Input Start Marker
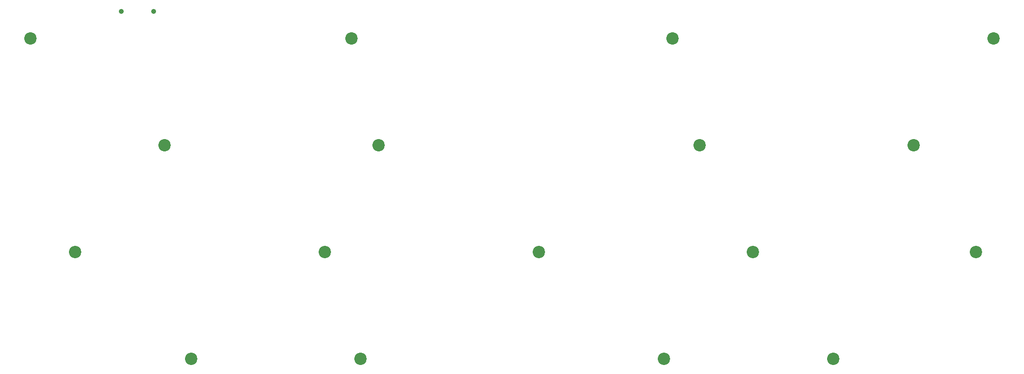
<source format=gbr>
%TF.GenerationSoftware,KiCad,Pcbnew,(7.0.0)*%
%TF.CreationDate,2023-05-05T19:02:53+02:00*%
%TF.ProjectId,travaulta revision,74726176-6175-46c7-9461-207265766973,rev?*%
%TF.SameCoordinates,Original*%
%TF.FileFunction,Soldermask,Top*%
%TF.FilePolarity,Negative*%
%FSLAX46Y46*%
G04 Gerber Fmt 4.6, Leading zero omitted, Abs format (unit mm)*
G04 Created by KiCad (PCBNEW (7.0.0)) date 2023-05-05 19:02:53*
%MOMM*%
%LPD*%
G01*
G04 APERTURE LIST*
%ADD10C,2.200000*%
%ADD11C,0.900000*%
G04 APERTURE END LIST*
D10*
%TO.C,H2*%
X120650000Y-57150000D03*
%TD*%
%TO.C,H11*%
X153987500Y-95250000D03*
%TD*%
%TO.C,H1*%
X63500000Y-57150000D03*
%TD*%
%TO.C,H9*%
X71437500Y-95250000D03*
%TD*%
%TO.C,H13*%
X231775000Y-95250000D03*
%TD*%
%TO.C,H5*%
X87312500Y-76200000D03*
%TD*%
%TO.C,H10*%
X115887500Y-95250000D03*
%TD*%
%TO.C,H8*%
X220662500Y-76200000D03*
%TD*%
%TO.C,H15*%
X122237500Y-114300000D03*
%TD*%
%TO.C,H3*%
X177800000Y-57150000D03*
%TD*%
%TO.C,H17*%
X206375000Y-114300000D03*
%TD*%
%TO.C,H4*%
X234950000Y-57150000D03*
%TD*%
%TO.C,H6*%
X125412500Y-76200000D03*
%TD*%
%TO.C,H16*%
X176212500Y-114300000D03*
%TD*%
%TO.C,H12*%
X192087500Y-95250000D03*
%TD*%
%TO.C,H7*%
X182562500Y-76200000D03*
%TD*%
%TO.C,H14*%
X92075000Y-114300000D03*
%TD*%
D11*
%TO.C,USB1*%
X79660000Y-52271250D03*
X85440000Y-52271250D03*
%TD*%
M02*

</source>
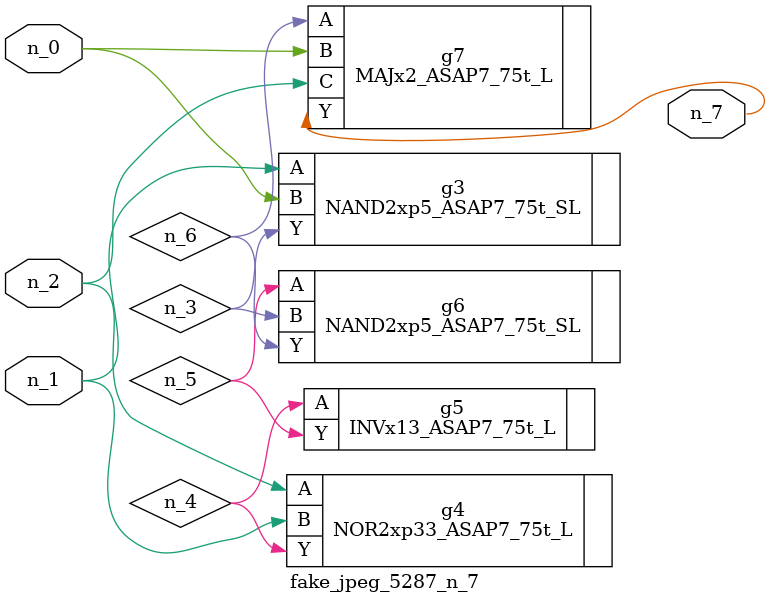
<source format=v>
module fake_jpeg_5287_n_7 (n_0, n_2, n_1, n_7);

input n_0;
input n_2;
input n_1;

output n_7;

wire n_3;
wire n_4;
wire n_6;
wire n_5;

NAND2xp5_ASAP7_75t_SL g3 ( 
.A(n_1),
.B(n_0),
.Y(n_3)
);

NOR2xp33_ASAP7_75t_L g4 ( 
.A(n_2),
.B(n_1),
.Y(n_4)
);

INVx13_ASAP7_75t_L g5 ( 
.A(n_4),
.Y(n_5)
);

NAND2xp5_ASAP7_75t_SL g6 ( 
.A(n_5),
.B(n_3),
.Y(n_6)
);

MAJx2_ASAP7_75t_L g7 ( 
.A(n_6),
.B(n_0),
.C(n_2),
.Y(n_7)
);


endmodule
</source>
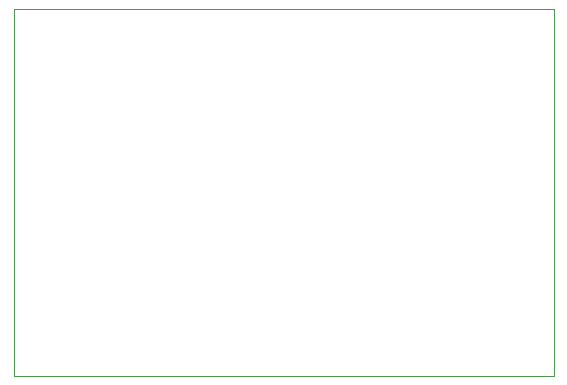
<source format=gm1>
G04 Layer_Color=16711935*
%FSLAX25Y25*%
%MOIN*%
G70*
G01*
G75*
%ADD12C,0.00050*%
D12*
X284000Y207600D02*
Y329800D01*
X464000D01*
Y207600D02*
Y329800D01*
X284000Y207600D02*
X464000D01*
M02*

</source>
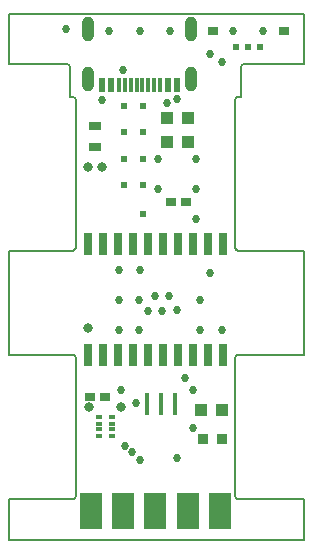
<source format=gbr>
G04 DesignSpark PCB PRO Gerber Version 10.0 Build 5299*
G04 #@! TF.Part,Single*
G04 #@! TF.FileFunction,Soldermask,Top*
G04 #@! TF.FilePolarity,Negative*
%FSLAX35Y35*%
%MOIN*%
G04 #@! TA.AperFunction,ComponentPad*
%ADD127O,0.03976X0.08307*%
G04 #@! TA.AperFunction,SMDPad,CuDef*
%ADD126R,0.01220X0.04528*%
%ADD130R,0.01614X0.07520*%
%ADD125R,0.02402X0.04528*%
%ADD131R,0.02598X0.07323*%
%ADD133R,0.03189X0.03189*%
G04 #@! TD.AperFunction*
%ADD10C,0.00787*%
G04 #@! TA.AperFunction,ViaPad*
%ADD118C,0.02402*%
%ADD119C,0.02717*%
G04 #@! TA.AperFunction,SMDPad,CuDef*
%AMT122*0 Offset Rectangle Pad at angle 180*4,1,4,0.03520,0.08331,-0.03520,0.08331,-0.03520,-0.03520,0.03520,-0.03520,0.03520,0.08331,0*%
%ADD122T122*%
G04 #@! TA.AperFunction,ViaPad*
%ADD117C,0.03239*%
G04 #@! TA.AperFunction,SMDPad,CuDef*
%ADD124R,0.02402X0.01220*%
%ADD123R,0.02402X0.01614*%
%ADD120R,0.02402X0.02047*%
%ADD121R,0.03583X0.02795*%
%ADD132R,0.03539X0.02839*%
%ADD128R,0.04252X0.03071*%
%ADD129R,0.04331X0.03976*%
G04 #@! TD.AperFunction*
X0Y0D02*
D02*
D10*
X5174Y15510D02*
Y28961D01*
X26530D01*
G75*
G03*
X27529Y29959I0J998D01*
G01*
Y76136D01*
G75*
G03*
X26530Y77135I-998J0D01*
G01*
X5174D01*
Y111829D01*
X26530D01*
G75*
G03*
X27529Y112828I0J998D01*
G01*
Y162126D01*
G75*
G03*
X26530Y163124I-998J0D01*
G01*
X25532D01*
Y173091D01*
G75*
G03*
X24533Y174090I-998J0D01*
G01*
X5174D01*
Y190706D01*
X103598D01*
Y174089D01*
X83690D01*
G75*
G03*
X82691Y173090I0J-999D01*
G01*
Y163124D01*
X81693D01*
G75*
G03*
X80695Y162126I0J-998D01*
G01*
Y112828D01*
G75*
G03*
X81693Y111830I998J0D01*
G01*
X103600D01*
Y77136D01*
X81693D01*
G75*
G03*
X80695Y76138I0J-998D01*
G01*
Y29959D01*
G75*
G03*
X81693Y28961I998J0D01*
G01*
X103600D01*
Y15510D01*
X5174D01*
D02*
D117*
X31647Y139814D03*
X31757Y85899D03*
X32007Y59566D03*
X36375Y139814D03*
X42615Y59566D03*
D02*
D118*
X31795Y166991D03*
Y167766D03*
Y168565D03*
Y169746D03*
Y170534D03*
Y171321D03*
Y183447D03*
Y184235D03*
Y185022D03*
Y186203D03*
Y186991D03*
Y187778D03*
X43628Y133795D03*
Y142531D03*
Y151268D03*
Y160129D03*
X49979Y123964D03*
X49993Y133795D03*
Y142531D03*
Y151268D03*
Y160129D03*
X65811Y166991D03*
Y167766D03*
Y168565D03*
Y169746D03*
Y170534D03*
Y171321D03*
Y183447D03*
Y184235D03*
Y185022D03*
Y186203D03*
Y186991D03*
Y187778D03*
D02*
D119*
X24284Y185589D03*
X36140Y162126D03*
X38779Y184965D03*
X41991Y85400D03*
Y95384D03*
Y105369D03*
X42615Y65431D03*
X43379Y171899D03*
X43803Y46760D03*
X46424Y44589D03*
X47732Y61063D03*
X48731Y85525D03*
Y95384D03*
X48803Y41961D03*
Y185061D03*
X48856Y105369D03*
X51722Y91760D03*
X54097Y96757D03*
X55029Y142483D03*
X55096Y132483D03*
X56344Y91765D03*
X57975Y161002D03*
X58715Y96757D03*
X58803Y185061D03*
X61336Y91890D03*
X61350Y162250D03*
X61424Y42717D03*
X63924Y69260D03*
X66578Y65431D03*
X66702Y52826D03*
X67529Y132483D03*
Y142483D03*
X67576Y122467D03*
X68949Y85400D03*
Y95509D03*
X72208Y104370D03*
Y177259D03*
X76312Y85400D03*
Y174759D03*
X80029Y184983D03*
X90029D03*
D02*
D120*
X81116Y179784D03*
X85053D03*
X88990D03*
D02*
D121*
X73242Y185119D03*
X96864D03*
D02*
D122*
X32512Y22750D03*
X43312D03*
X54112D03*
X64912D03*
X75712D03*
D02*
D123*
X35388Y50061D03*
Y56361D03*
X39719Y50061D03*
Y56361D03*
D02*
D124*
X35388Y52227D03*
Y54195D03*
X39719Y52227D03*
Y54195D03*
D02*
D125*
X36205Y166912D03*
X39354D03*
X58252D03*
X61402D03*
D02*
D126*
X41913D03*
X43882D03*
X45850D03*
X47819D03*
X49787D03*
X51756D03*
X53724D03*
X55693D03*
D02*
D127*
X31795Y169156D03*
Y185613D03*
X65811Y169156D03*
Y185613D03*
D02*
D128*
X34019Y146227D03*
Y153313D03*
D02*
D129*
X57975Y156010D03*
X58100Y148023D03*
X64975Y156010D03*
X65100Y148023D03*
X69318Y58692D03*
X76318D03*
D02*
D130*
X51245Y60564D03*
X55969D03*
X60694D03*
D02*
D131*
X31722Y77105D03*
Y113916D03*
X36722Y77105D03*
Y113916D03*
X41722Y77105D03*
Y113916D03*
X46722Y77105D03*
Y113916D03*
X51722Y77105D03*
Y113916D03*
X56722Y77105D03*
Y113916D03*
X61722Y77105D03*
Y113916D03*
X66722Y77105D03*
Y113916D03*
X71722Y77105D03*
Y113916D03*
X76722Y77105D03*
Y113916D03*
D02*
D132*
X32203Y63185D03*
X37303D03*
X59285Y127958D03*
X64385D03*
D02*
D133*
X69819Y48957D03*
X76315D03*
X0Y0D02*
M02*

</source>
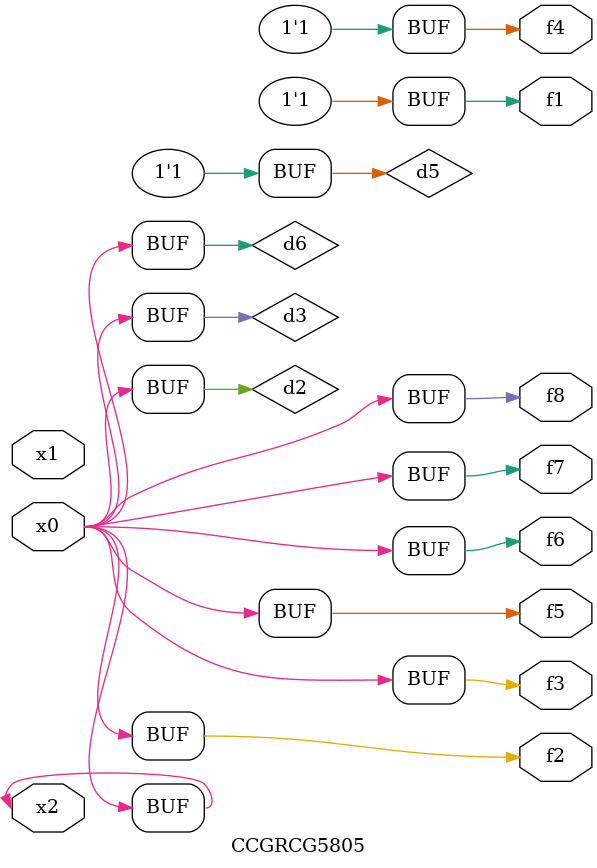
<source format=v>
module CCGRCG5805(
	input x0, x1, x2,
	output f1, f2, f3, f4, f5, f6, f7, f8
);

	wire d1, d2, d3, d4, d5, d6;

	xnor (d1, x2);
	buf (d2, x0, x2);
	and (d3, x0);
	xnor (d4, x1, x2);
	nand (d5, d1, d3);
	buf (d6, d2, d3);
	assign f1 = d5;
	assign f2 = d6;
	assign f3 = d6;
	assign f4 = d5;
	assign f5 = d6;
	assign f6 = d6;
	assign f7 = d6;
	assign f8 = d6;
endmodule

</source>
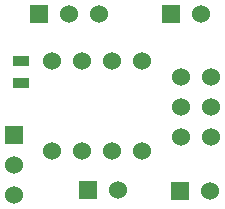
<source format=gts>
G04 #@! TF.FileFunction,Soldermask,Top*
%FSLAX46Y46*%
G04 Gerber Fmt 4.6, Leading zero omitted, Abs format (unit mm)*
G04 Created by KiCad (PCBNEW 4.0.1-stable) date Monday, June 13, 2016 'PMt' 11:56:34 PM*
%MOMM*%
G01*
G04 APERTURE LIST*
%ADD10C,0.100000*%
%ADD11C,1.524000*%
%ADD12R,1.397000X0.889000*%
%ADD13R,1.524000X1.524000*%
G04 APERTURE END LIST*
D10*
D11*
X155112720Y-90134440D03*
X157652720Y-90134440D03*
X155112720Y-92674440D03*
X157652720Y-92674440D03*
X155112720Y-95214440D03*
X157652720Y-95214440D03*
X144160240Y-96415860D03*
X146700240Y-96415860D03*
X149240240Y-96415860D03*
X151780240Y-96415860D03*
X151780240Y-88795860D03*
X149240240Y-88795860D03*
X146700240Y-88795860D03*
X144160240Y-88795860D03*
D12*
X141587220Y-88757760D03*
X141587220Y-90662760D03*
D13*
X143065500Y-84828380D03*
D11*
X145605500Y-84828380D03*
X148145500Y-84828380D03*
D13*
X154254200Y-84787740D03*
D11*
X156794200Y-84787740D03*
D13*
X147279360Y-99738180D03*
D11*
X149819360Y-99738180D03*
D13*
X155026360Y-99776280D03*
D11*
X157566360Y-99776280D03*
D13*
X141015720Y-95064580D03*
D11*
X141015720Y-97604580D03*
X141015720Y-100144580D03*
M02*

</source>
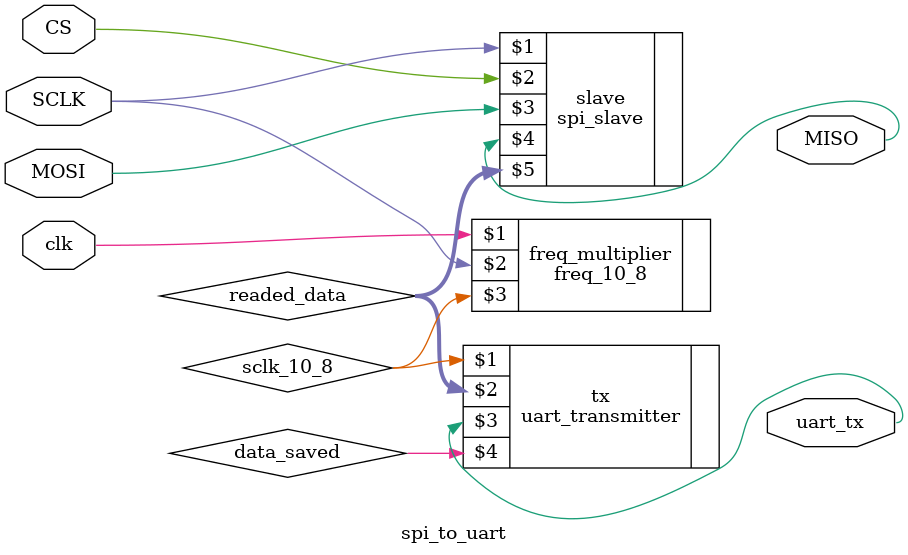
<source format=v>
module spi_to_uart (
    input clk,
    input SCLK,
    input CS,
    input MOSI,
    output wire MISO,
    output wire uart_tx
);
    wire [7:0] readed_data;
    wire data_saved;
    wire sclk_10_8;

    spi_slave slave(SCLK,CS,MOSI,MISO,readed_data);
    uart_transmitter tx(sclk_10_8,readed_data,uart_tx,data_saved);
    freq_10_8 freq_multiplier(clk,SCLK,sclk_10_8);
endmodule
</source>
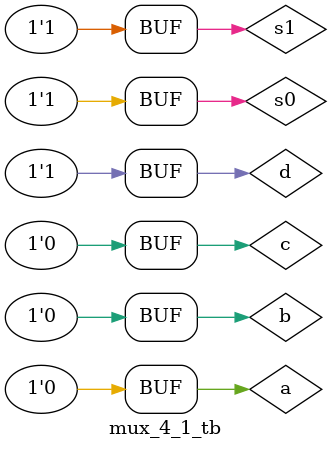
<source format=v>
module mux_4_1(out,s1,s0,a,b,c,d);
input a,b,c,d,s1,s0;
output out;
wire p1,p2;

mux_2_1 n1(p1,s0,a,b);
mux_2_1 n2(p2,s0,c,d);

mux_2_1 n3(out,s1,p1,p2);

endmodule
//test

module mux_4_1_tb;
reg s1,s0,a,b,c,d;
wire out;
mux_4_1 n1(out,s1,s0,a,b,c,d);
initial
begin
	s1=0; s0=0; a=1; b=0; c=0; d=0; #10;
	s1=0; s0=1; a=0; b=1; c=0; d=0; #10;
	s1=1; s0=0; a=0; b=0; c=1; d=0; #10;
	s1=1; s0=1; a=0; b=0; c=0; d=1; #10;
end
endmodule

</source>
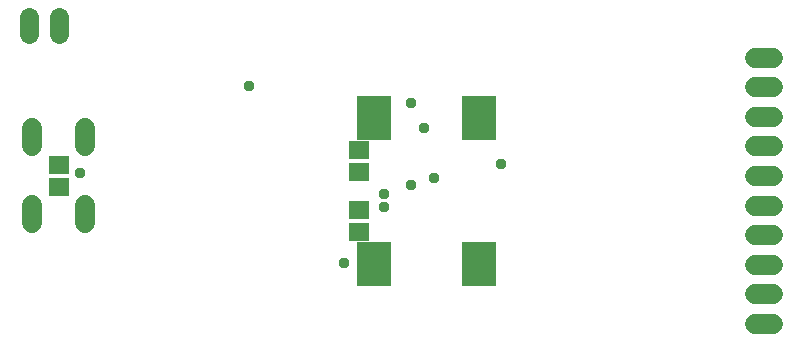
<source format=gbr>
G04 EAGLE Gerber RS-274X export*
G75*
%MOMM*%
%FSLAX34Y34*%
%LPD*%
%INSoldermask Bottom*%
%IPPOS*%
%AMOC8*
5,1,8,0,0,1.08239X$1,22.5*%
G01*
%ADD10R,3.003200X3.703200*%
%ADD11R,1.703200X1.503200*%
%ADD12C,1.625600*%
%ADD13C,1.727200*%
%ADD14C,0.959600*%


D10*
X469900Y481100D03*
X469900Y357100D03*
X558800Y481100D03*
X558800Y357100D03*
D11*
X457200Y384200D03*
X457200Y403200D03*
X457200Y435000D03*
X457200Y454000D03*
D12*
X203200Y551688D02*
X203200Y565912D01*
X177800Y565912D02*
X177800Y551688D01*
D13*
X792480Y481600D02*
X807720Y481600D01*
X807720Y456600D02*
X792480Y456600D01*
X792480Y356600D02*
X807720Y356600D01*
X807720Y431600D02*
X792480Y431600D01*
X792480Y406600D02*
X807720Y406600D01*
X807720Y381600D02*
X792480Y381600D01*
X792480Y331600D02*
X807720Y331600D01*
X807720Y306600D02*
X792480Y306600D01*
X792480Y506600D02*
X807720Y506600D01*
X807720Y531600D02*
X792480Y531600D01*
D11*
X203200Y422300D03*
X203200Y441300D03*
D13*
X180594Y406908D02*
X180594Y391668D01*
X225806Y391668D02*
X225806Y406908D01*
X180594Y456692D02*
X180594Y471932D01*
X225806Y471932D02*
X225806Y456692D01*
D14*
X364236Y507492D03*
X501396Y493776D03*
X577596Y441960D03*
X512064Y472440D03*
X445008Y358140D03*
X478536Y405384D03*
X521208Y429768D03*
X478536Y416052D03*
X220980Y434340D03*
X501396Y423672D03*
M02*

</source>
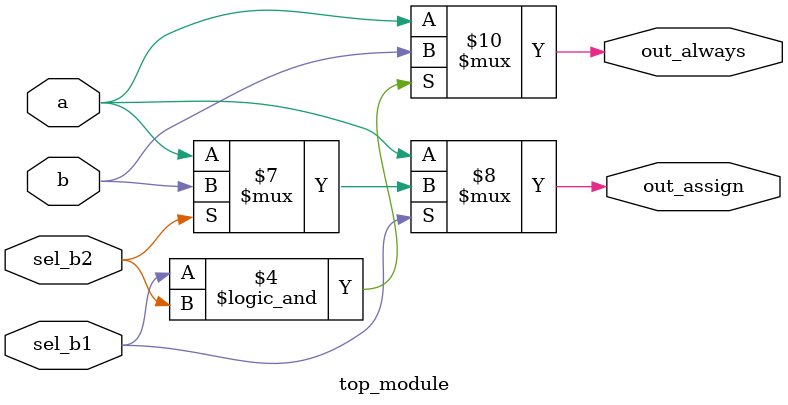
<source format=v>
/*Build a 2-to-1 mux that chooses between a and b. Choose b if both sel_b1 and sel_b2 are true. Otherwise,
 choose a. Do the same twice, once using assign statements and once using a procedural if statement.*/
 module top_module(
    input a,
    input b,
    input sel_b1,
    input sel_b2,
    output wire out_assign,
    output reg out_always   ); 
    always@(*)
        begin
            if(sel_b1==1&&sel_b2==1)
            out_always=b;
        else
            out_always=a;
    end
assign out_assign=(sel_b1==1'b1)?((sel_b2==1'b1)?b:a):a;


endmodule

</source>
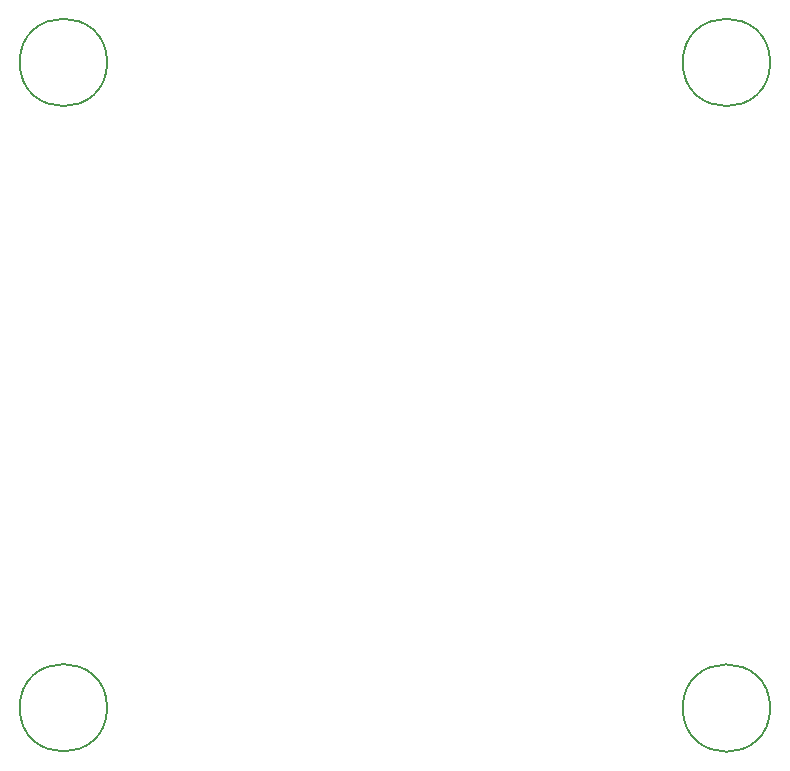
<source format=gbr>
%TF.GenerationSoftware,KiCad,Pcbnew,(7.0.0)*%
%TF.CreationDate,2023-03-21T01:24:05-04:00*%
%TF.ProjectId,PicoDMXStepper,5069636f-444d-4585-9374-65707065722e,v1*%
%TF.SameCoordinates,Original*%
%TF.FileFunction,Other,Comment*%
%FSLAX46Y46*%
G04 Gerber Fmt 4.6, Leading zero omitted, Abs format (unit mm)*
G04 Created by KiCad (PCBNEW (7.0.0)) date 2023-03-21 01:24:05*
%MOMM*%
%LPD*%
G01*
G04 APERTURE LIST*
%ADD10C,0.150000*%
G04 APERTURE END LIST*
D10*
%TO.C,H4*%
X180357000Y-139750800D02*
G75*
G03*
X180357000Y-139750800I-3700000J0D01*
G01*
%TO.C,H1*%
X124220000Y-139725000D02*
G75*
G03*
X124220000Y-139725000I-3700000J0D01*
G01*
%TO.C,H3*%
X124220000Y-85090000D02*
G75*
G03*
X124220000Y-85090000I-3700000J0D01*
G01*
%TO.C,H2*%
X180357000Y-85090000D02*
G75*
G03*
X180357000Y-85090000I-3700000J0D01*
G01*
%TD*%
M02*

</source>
Input End Marker
- [Task requirements]: Pull out each line of the entries that contains "KiCad".

- [Task response]:
%TF.GenerationSoftware,KiCad,Pcbnew,(7.0.0)*%
G04 Created by KiCad (PCBNEW (7.0.0)) date 2023-05-05 19:02:53*
G04 Created by KiCad (PCBNEW 4.0.1-stable) date Monday, June 13, 2016 'PMt' 11:56:34 PM*
%TF.GenerationSoftware,KiCad,Pcbnew,(7.0.0)*%
G04 Created by KiCad (PCBNEW (7.0.0)) date 2023-03-21 01:24:05*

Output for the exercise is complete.